The Cycle of Emergency Capitalism
What makes these three fuses dangerous is not merely their individual fragility but the fact that they are stacked. A shock to any one of them can trigger the others. And this stacking reveals a deeper logic: the cycle of emergency capitalism. When conventional policy tools are exhausted, the system does not simply wait for crises—it sets them in motion. Emergencies become the only remaining mechanism for monetary intervention. Covid demonstrated this with brutal clarity, yet most of us chose not to see it.

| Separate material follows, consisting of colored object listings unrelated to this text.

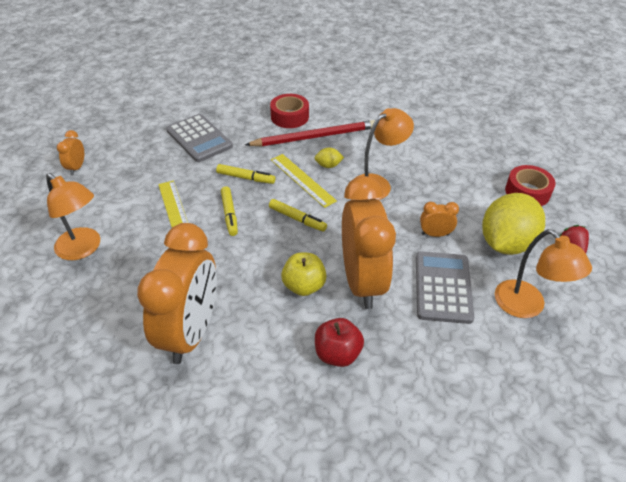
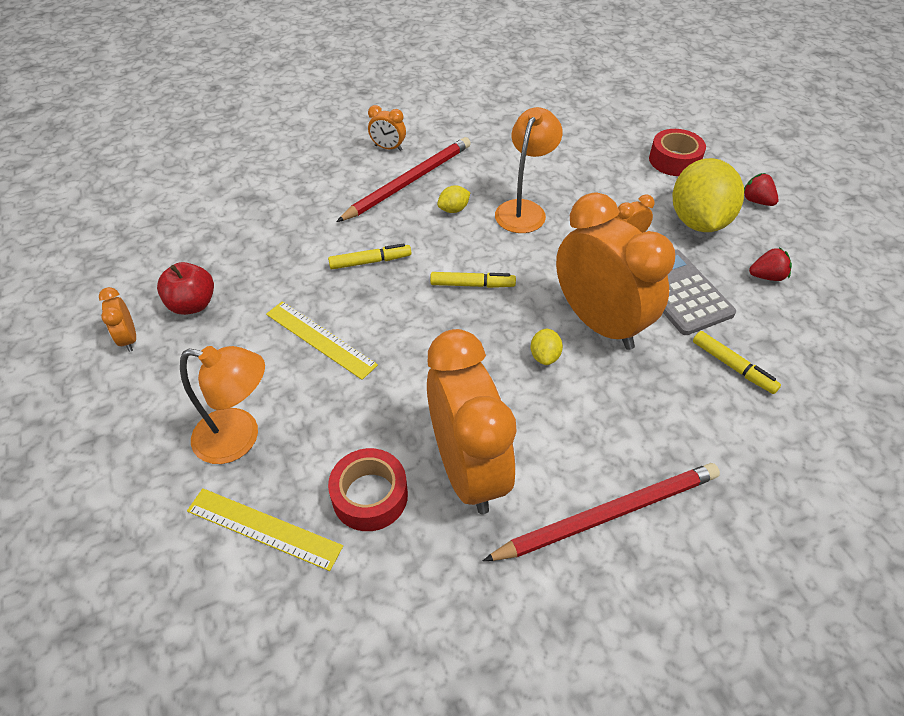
camera: 30 degrees left, 5 degrees up
grey calculator [166,114,233,162] -> none
yellow marker [221,186,238,236] -> yellow marker moved to [693,331,781,394]
red tape [270,94,309,128] -> red tape moved to [328,448,408,531]
yellow ruler [271,154,337,208] -> yellow ruler moved to [187,488,343,571]
yellow apple [281,252,327,296] -> yellow lemon [530,328,563,365]
red apple [315,318,364,367] -> red apple moved to [157,262,214,315]
orange lamp [495,229,592,318] -> red strawberry [749,247,792,281]
none -> orange clock [368,105,406,151]
none -> red pencil [483,463,720,561]

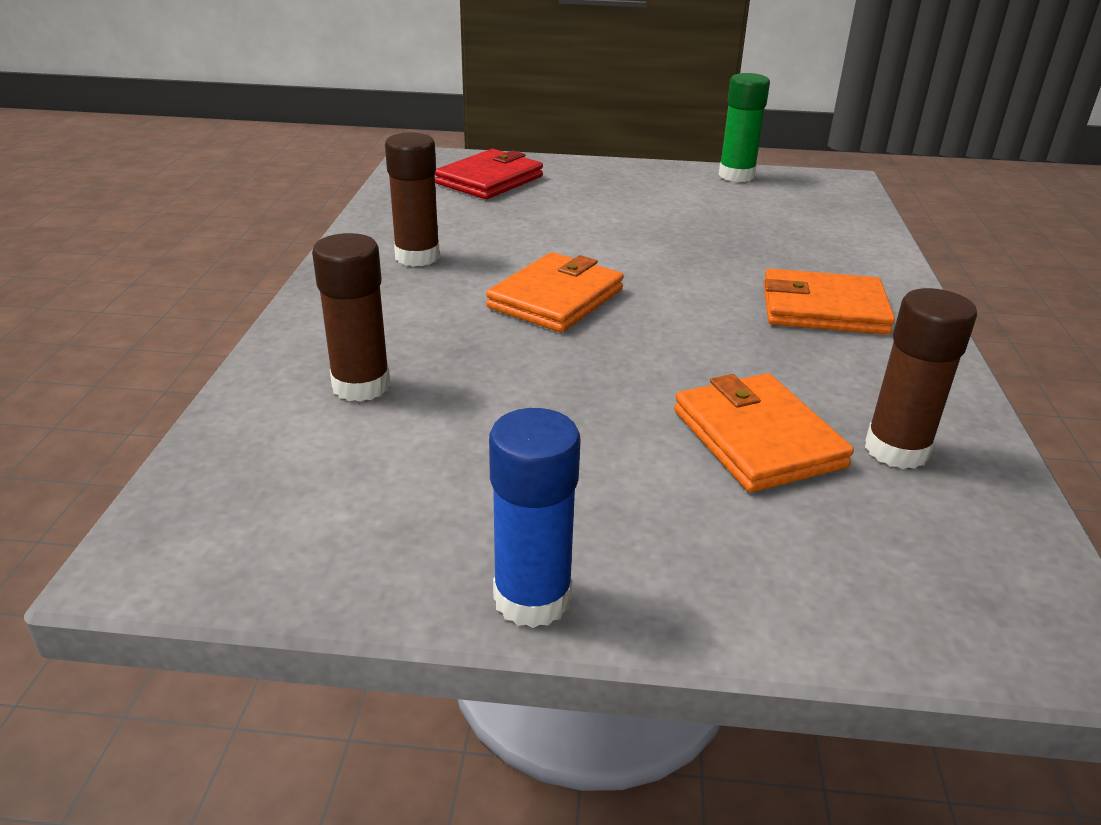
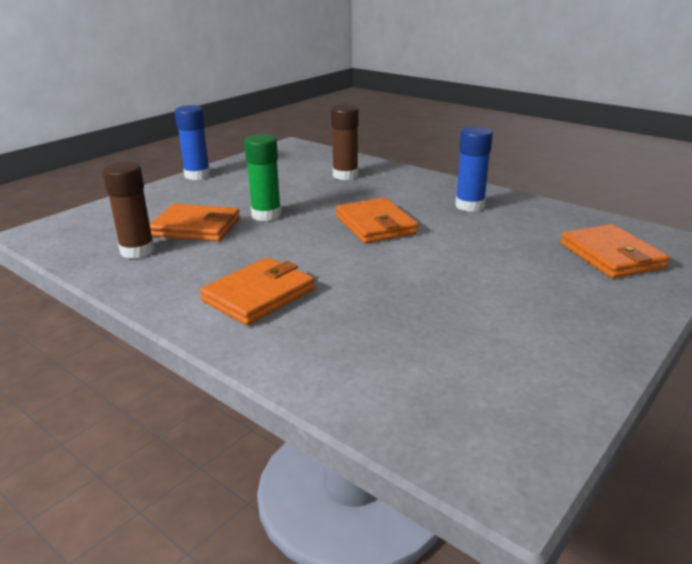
camera: 125 degrees right, 5 degrees down
brown glue stick [385,132,440,266] -> blue glue stick [455,126,493,212]
red wallet [435,149,543,199] -> orange wallet [561,224,669,278]
green glue stick [719,73,770,182] -> green glue stick moved to [244,134,281,221]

Now, PPI is at 6%. The 30-year Treasury coupon is above 5% for the first time since August 2007. The Fed cannot cut rates without reigniting inflation. So, the Fed is again in need of an excuse—a “shock to the system” that makes the extraordinary not only possible but legitimate. The Iran war provided that excuse and is still very much on course to continue providing it. A “viral outbreak” could provide another, just like an “unexpected” private credit collapse, or a “malevolent” cyberattack. Or, for that matter, a Japanese bond blow-up. Take your pick. These stories are all waiting in the wings, and they’re all systemically useful.
Postscript
This short piece is one in a series that tries to map the capitalist system’s current convulsive state. The vulnerabilities have been there for years, decades even, and today’s symptoms are all public: redemption filings, earnings reports, bond auction results, labour dispute settlements, and the admissions buried in footnotes. The real economy, meanwhile, has long been flashing warning signs of its own. In all likelihood, the next crash won’t announce itself with a headline. It will start in a place that no one is watching. By the time you see it, the fuse will have already burned through.
How long can the system continue to absorb shocks before one of them doesn’t bounce? Read the boring stuff because the answers are often there. Watch the bond market—that’s the clock. The emergencies are just the alarm that has been set.